Given records
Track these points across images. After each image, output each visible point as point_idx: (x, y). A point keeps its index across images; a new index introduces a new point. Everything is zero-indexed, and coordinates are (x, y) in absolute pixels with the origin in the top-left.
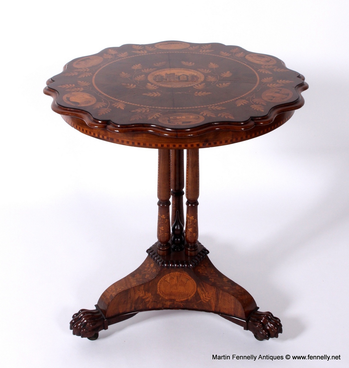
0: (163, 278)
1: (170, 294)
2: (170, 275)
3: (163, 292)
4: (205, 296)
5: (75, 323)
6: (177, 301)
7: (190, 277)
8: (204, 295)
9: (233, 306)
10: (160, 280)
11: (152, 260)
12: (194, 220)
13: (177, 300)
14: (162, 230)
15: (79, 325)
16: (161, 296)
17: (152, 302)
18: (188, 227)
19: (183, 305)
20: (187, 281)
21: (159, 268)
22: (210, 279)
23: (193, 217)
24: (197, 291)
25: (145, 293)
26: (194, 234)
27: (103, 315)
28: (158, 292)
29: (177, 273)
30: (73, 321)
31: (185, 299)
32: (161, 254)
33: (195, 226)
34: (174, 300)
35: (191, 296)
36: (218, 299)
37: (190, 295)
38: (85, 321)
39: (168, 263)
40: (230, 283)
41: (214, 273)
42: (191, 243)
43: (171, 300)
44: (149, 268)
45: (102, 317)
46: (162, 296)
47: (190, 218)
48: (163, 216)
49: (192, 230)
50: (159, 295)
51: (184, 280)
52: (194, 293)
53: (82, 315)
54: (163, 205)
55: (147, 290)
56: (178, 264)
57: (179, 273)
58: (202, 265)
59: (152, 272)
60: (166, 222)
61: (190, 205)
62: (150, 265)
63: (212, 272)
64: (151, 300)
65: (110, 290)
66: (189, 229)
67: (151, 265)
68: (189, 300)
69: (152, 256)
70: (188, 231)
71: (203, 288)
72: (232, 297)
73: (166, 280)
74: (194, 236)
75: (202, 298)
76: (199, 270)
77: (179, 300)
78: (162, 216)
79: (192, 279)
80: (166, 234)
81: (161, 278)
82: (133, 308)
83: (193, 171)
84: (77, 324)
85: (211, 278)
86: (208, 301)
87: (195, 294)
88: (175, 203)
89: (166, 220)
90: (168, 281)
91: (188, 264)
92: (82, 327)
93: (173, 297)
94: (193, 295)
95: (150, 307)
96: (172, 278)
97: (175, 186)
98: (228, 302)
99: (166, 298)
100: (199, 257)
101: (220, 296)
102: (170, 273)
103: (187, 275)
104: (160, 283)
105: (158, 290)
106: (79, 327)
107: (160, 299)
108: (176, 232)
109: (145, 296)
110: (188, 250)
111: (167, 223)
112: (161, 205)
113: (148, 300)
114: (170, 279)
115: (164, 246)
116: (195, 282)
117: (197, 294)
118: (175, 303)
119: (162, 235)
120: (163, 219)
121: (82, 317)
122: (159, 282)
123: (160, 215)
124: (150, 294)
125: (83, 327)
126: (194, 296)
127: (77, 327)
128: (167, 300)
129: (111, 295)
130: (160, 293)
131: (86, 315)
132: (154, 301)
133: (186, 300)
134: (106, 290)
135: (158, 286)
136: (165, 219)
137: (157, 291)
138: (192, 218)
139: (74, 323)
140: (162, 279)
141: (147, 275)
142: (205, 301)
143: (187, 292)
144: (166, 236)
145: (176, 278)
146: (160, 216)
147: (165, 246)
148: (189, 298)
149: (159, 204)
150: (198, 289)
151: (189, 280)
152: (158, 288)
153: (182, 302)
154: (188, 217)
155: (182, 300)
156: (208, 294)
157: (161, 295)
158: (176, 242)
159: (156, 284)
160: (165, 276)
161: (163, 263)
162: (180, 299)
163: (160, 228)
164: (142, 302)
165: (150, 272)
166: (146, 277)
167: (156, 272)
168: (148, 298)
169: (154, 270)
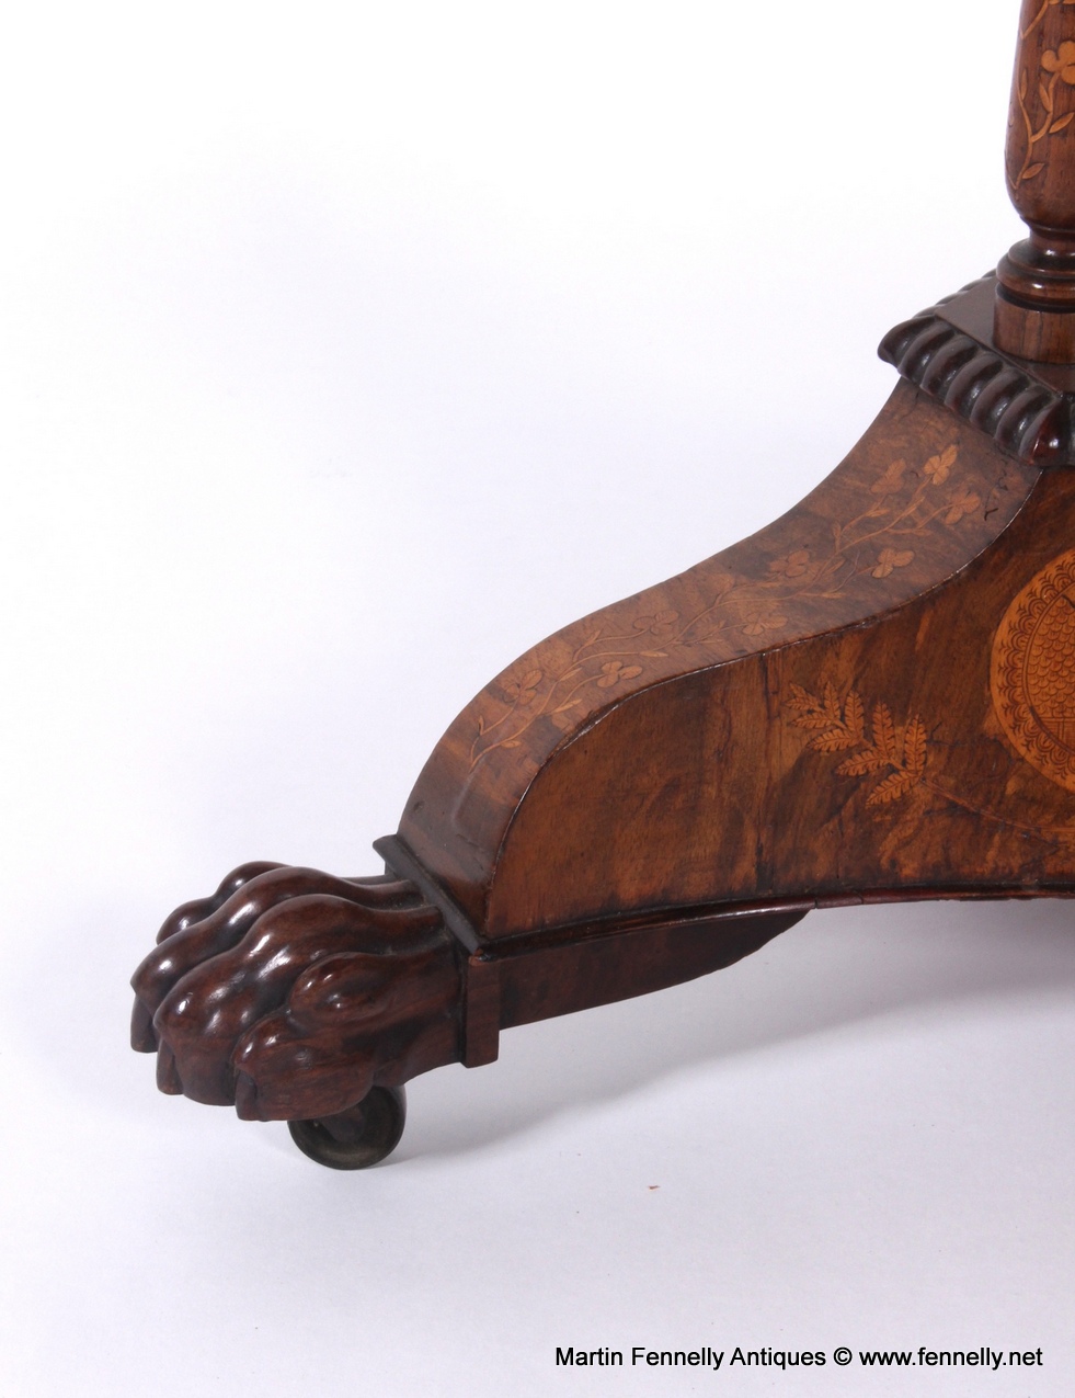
0: (1051, 571)
5: (182, 981)
10: (1021, 599)
11: (934, 424)
15: (219, 993)
16: (1022, 759)
17: (928, 812)
25: (868, 717)
27: (457, 923)
28: (997, 720)
30: (166, 965)
32: (1032, 347)
38: (281, 960)
44: (905, 498)
45: (445, 937)
46: (1031, 756)
50: (1000, 746)
53: (248, 908)
55: (891, 694)
59: (936, 525)
62: (913, 474)
64: (922, 794)
65: (534, 678)
67: (928, 468)
69: (936, 385)
82: (746, 868)
84: (199, 989)
92: (245, 1015)
95: (909, 870)
99: (1071, 783)
104: (1020, 630)
105: (999, 700)
106: (216, 1017)
107: (1012, 786)
109: (861, 749)
113: (888, 792)
115: (1061, 263)
121: (248, 921)
122: (1011, 615)
124: (916, 736)
125: (257, 1016)
127: (197, 1017)
129: (544, 720)
130: (1015, 728)
131: (291, 902)
132: (953, 805)
134: (494, 689)
135: (999, 658)
137: (982, 706)
139: (170, 979)
140: (1036, 584)
141: (887, 555)
152: (997, 679)
157: (1018, 745)
159: (984, 635)
164: (836, 809)
165: (921, 524)
166: (878, 573)
167: (979, 516)
168: (894, 770)
169: (965, 506)
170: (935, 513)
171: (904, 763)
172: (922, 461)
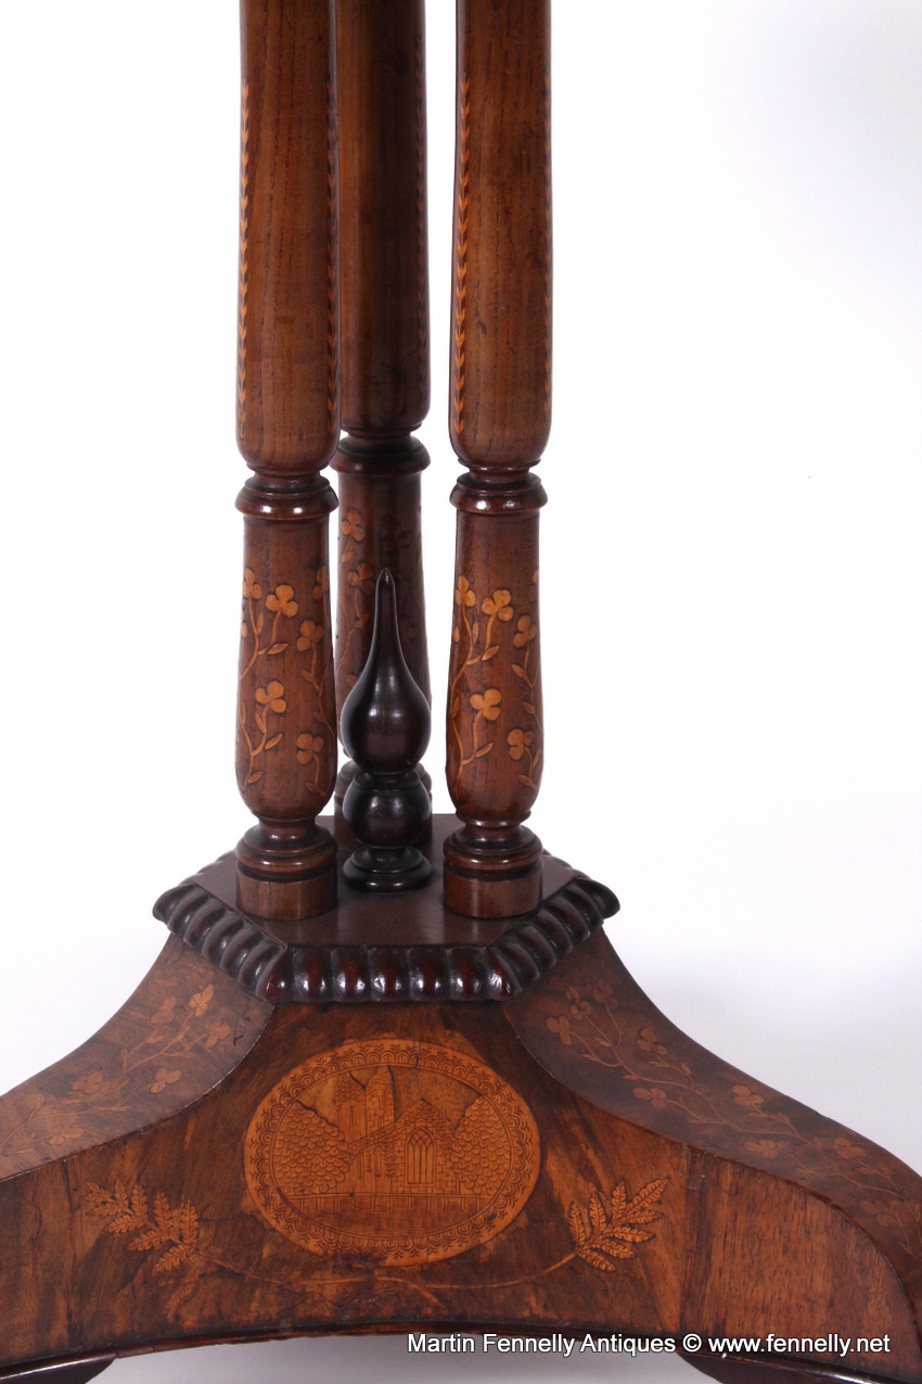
0: (286, 1082)
1: (346, 1213)
2: (335, 1061)
3: (283, 1196)
4: (609, 1221)
6: (391, 1270)
7: (489, 1072)
8: (596, 1210)
9: (821, 1285)
10: (265, 1105)
11: (198, 968)
12: (514, 620)
13: (390, 1260)
14: (272, 714)
16: (274, 1230)
17: (202, 1276)
18: (472, 684)
19: (437, 1293)
20: (467, 1105)
21: (255, 1012)
22: (640, 1092)
23: (504, 597)
24: (543, 1182)
25: (150, 1204)
26: (514, 737)
28: (252, 1200)
29: (388, 1044)
31: (456, 1248)
32: (264, 908)
33: (516, 668)
34: (371, 1258)
35: (500, 1224)
36: (702, 1233)
37: (493, 1216)
39: (321, 969)
40: (787, 1120)
41: (662, 1050)
42: (486, 815)
43: (347, 1261)
44: (175, 1027)
46: (280, 1226)
47: (488, 608)
48: (285, 592)
49: (498, 705)
50: (254, 1219)
51: (445, 1098)
52: (522, 1199)
54: (282, 505)
55: (168, 1185)
56: (395, 971)
57: (403, 1044)
58: (574, 992)
59: (198, 1049)
60: (302, 645)
61: (482, 505)
62: (181, 1008)
63: (644, 1046)
64: (197, 1262)
66: (476, 700)
67: (192, 1003)
68: (484, 1256)
69: (195, 939)
70: (465, 720)
71: (591, 1154)
72: (816, 1211)
73: (306, 1099)
74: (516, 754)
75: (580, 1231)
76: (552, 1024)
77: (405, 1260)
78: (270, 602)
79: (507, 1090)
80: (303, 740)
81: (268, 1090)
82: (59, 1329)
83: (507, 212)
85: (648, 1086)
86: (625, 1252)
87: (528, 1207)
88: (360, 535)
89: (306, 628)
90: (327, 1110)
91: (474, 972)
93: (362, 1239)
94: (511, 1213)
95: (190, 1322)
96: (353, 1088)
97: (366, 387)
98: (785, 1251)
99: (312, 1245)
100: (548, 929)
101: (723, 1212)
102: (341, 1042)
103: (466, 1060)
104: (266, 1129)
105: (252, 1185)
107: (266, 1251)
108: (375, 742)
109: (146, 1229)
110: (470, 872)
111: (309, 650)
112: (267, 509)
113: (169, 1262)
114: (342, 1094)
115: (284, 844)
116: (525, 1108)
117: (544, 1205)
118: (381, 1278)
119: (276, 749)
120: (284, 617)
122: (258, 1119)
123: (258, 594)
124: (189, 1216)
126: (523, 1221)
128: (314, 1265)
130: (266, 1205)
132: (221, 1271)
133: (459, 1256)
135: (251, 1152)
136: (298, 620)
137: (239, 1190)
138: (498, 605)
140: (276, 1093)
141: (162, 1074)
142: (607, 1255)
143: (464, 1191)
144: (301, 757)
145: (381, 1079)
146: (255, 601)
147: (295, 844)
148: (486, 1236)
149: (250, 501)
150: (552, 1166)
151: (479, 1095)
152: (250, 1168)
153: (429, 1271)
154: (471, 599)
155: (432, 1257)
156: (628, 1201)
157: (269, 1215)
158: (374, 825)
159: (237, 1135)
160: (299, 1071)
161: (284, 970)
162: (415, 1253)
163: (260, 696)
164: (129, 1278)
165: (187, 1048)
166: (155, 1089)
167: (229, 1042)
168: (173, 1244)
169: (219, 1034)
170: (198, 1040)
171: (181, 1238)
172: (188, 998)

Requirement
Print, character for character, the lines from the first line through the line that contains "19: (183, 305)", including both, and leave out the pictures.

Completed exercise
Track these points across images. After each image, output each visible point as point_idx: (x, y). A point keeps its index across images; a new index introduces a new point. Everything is zero-indexed, and coordinates are (x, y) in absolute pixels with the origin in the top-left.
0: (163, 278)
1: (170, 294)
2: (170, 275)
3: (163, 292)
4: (205, 296)
5: (75, 323)
6: (177, 301)
7: (190, 277)
8: (204, 295)
9: (233, 306)
10: (160, 280)
11: (152, 260)
12: (194, 220)
13: (177, 300)
14: (162, 230)
15: (79, 325)
16: (161, 296)
17: (152, 302)
18: (188, 227)
19: (183, 305)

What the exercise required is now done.